◆ TEXT EXCERPT ◆
#####
This Agreement (Agreement) is entered into this 2nd day of July, 2009 , by and between Marx Layne, Inc. (“Service Provider”), an independent contractor, whose address is 31420 Northwestern Highway , Suite 100, Farmington Hills, MI 48334 , a Michigan Corporation, and HALBERD Corporation, a public company, whose address is 10755 Vernon Avenue Huntington Woods, MI 48070 (Client), and its wholly owned subsidiary SellMyBusinessNow.com (“Subsidiary”) in consideration of the mutual promises made herein, as follows:

 

Services to be Performed by Service Provider

Specific Project Client : Halberd Corporation and its related subsidiary entities (Client).

 

Whereas: SERVICE PROVIDER has been a contractor to the Client and it’s Subsidiary since inception; and,

 

Whereas: SERVICE PROVIDER has been requested by Client to continue to provide marketing and content development services for the Client and its Subsidiary operations including but not limited to SellMyBusiness.com and Halberd Corporation for the contract year beginning August 1, 2009 and ending July 31, 2010; and,

 

Whereas: Client considers SERVICE PROVIDER to be essential to the future success of Client’s subsidiary operations.
#####
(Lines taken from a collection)
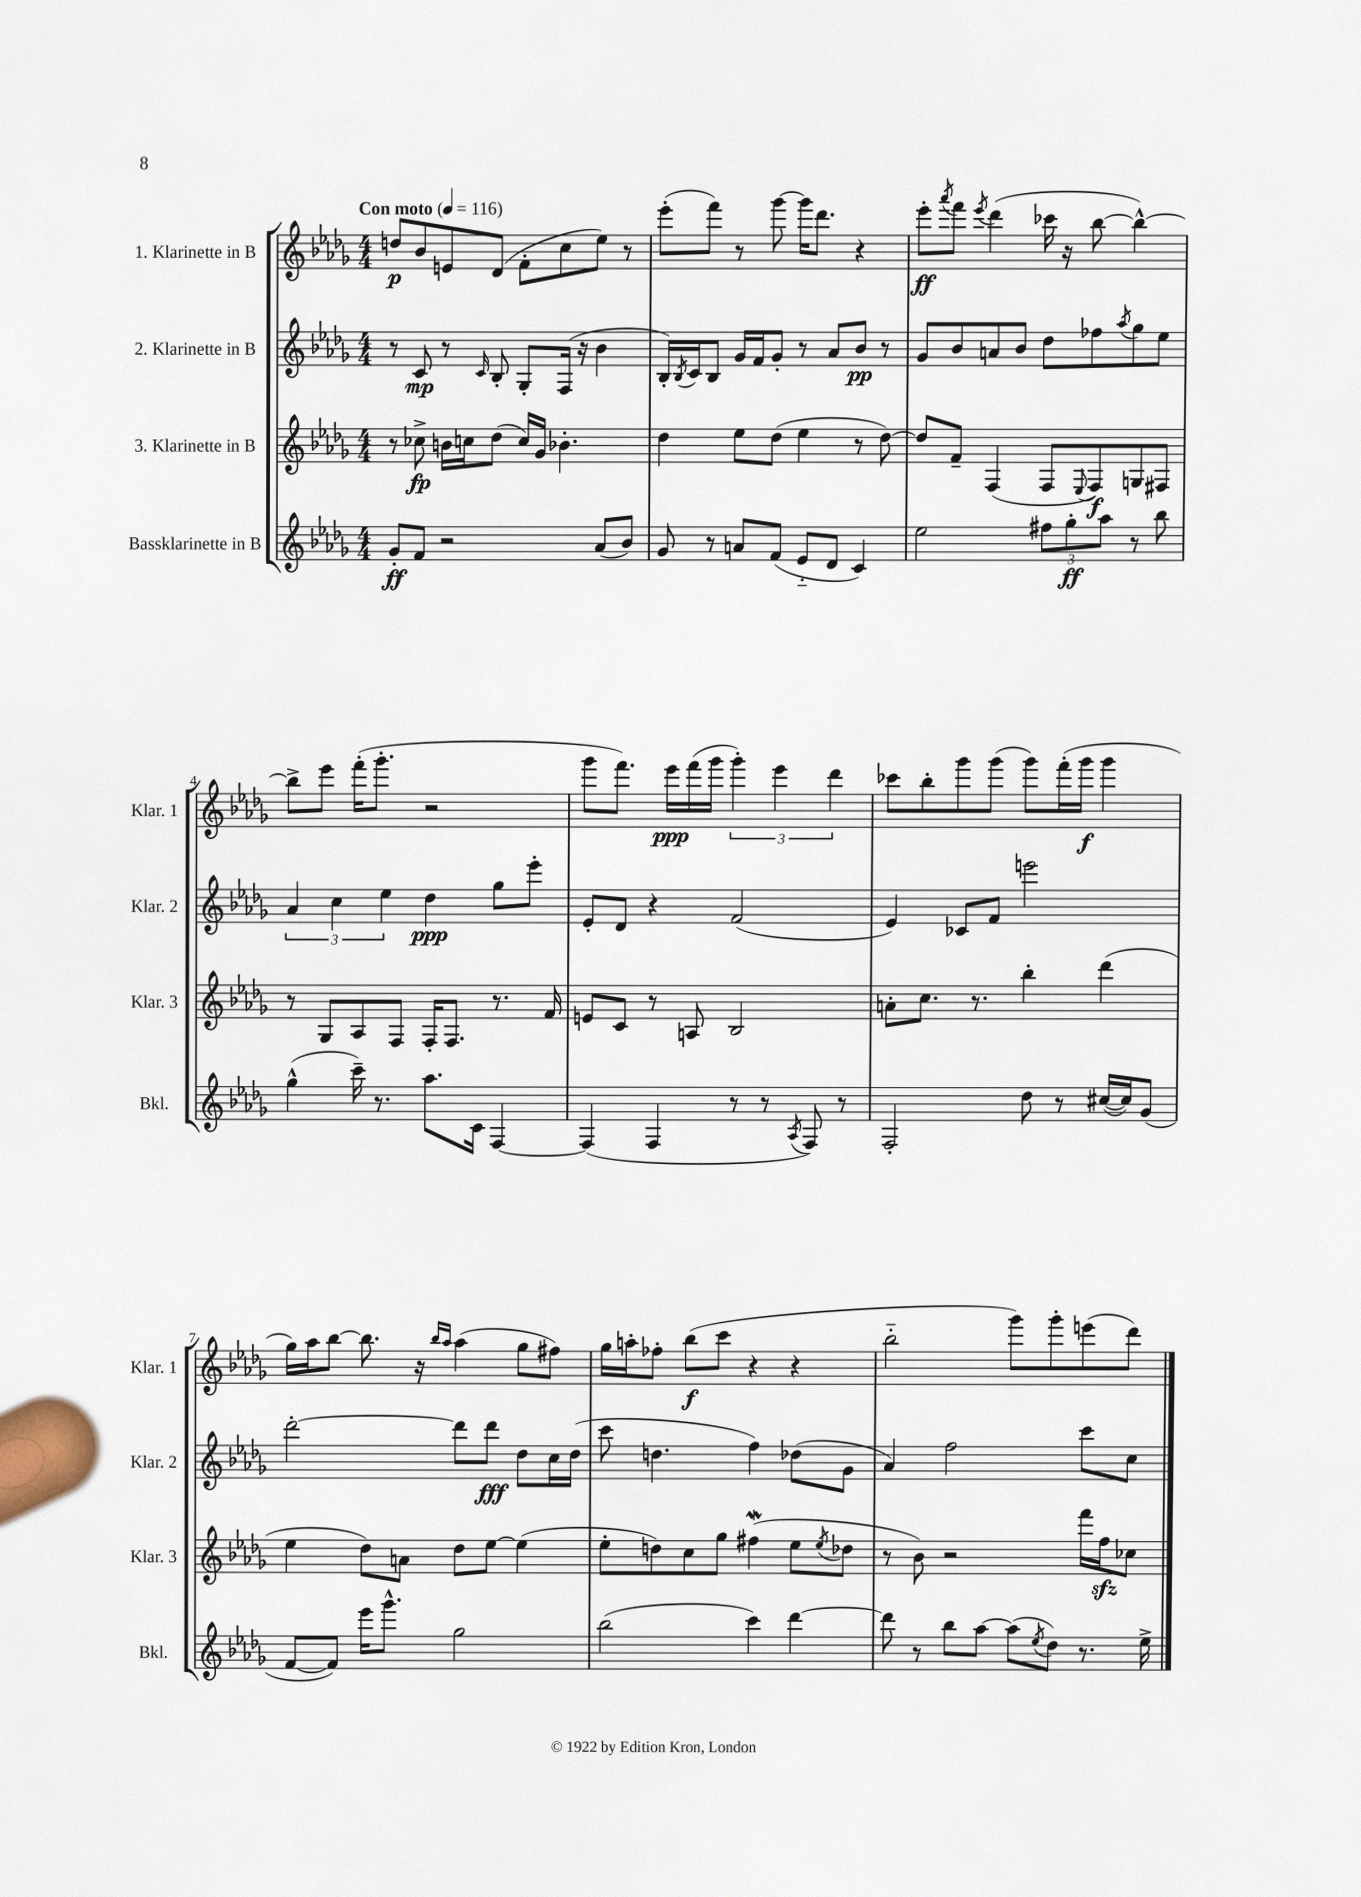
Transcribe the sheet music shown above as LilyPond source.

<<
\new StaffGroup <<
\new Staff = "s0" \with { instrumentName = "1. Klarinette in B" shortInstrumentName = "Klar. 1" } {
    \clef treble \key des \major \numericTimeSignature \time 4/4 \tempo "Con moto" 4 = 116
    d''8\p bes'8 e'8 des'8( f'8-. c''8 ees''8) r8 |
    ees'''8-.( f'''8) r8 ges'''8~ ges'''16 des'''8. r4 |
    ees'''8-.\ff \acciaccatura { aes'''8 } f'''8 \acciaccatura { ees'''8 } des'''4( ces'''16 r16 bes''8~ bes''4~-^) |
    bes''8-> ees'''8 f'''16-.( ges'''8.-. r2 |
    ges'''8 f'''8.) ees'''16\ppp f'''16( ges'''16 \tuplet 3/2 { ges'''4-.) ees'''4 des'''4 } |
    ces'''8 bes''8-. ges'''8 ges'''8( ges'''8) f'''16-.( ges'''16\f ges'''4 |
    ges''16) aes''16 bes''8~ bes''8. r16 \grace { bes''16 aes''16 } aes''4( ges''8 fis''8) |
    ges''16 a''16-. fes''8-. bes''8\f( c'''8 r4 r4 |
    bes''2-_ ges'''8) ges'''8-. e'''8( des'''8) \bar "|." |
}
\new Staff = "s1" \with { instrumentName = "2. Klarinette in B" shortInstrumentName = "Klar. 2" } {
    \clef treble \key des \major \numericTimeSignature \time 4/4
    r8 c'8\mp r8 \grace { c'16 } bes8-. ges8-. f16( r16 bes'4 |
    bes16-.) \acciaccatura { bes8 } c'16 bes8 ges'16 f'16 ges'8-. r8 aes'8 bes'8\pp r8 |
    ges'8 bes'8 a'8 bes'8 des''8 fes''8 \acciaccatura { aes''8 } ges''8 ees''8 |
    \tuplet 3/2 { aes'4 c''4 ees''4 } des''4\ppp ges''8 ees'''8-. |
    ees'8-. des'8 r4 f'2( |
    ees'4) ces'8 f'8 e'''2 |
    des'''2~-. des'''8 des'''8\fff des''8 c''16 des''16( |
    c'''8 d''4. f''4) des''8( ges'8 |
    aes'4) f''2 c'''8 c''8 \bar "|." |
}
\new Staff = "s2" \with { instrumentName = "3. Klarinette in B" shortInstrumentName = "Klar. 3" } {
    \clef treble \key des \major \numericTimeSignature \time 4/4
    r8 ces''8->\fp b'16 c''16 des''8( c''16) ges'16 bes'4.-. |
    des''4 ees''8 des''8( ees''4 r8 des''8~) |
    des''8 f'8-- f4( f8 \appoggiatura { ees8 } f8\f) g8 fis8 |
    r8 ges8 aes8 f8 f16-. f8. r8. f'16 |
    e'8 c'8 r8 a8 bes2 |
    a'8-. c''8. r8. bes''4-. des'''4( |
    ees''4 des''8) a'8 des''8 ees''8~ ees''4( |
    ees''8-. d''8) c''8 ges''8 fis''4\mordent( ees''8 \acciaccatura { ees''8 } des''8 |
    r8 bes'8) r2 f'''16 f''16\sfz ces''8 \bar "|." |
}
\new Staff = "s3" \with { instrumentName = "Bassklarinette in B" shortInstrumentName = "Bkl." } {
    \clef treble \key des \major \numericTimeSignature \time 4/4
    ges'8-.\ff f'8 r2 aes'8( bes'8) |
    ges'8 r8 a'8 f'8( ees'8-_ des'8 c'4) |
    ees''2 \tuplet 3/2 { fis''8 ges''8-.\ff aes''8 } r8 bes''8 |
    ges''4-^( c'''16--) r8. aes''8. c'16 f4~ |
    f4( f4 r8 r8 \acciaccatura { aes8 } f8) r8 |
    f2-. des''8 r8 cis''16~( cis''16) ges'8( |
    f'8~ f'8) ees'''16 ges'''8.-^ ges''2 |
    bes''2( c'''4) des'''4~ |
    des'''8 r8 bes''8 aes''8~ aes''8( \acciaccatura { ees''8 } des''8) r8. ees''16-> \bar "|." |
}
>>
>>
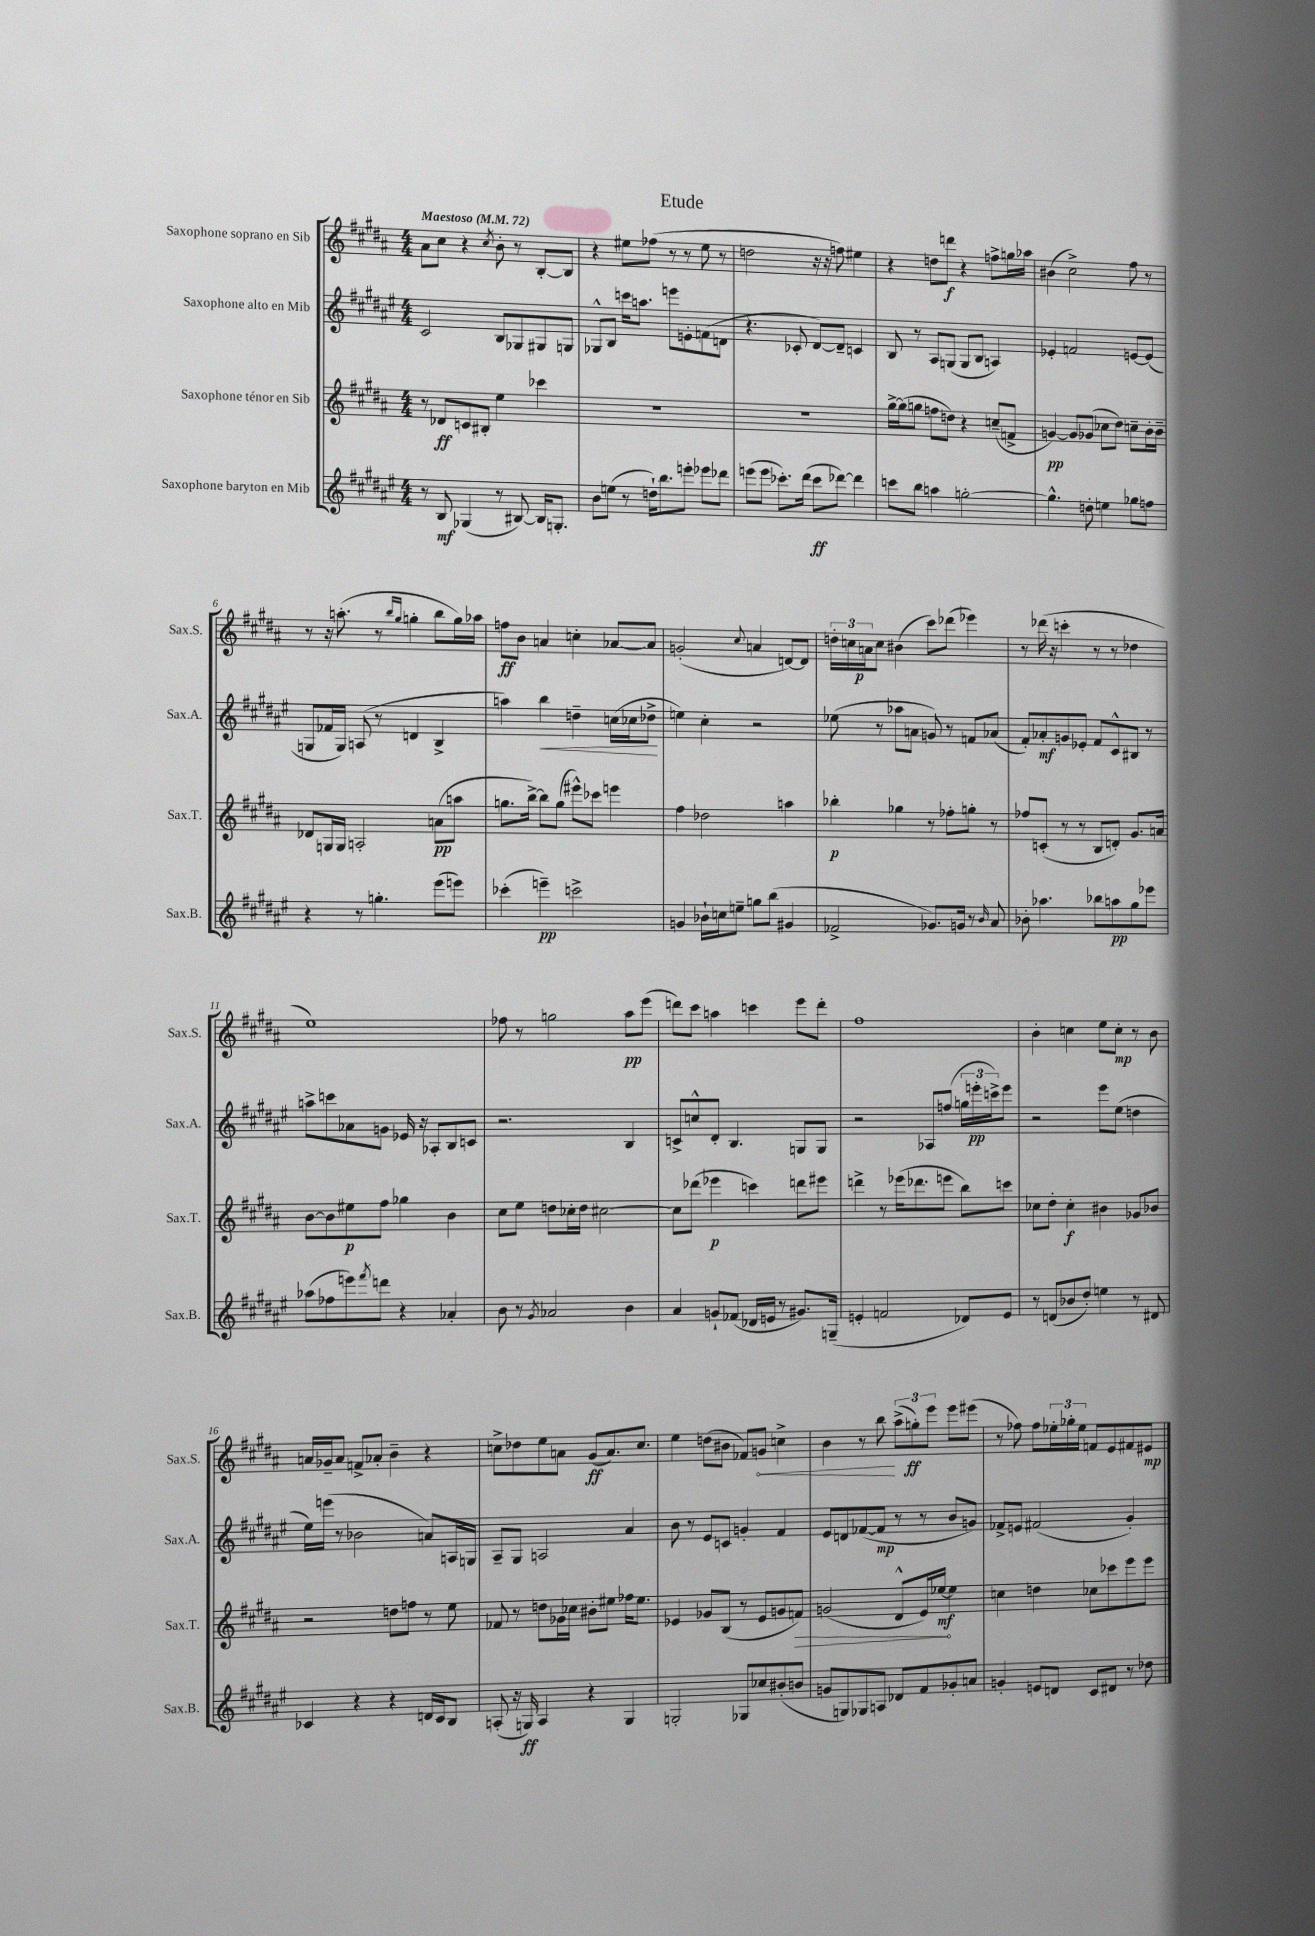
#####
◆ TASK REQUIREMENTS ◆
Copy the agreement text from "This Agreement (Agreement)" down to "subsidiary entities (Client).", and swap "independent contractor" for "outside consultant".

◆ EXERCISE ANSWER ◆
This Agreement (Agreement) is entered into this 2nd day of July, 2009 , by and between Marx Layne, Inc. (“Service Provider”), an outside consultant, whose address is 31420 Northwestern Highway , Suite 100, Farmington Hills, MI 48334 , a Michigan Corporation, and HALBERD Corporation, a public company, whose address is 10755 Vernon Avenue Huntington Woods, MI 48070 (Client), and its wholly owned subsidiary SellMyBusinessNow.com (“Subsidiary”) in consideration of the mutual promises made herein, as follows:

 

Services to be Performed by Service Provider

Specific Project Client : Halberd Corporation and its related subsidiary entities (Client).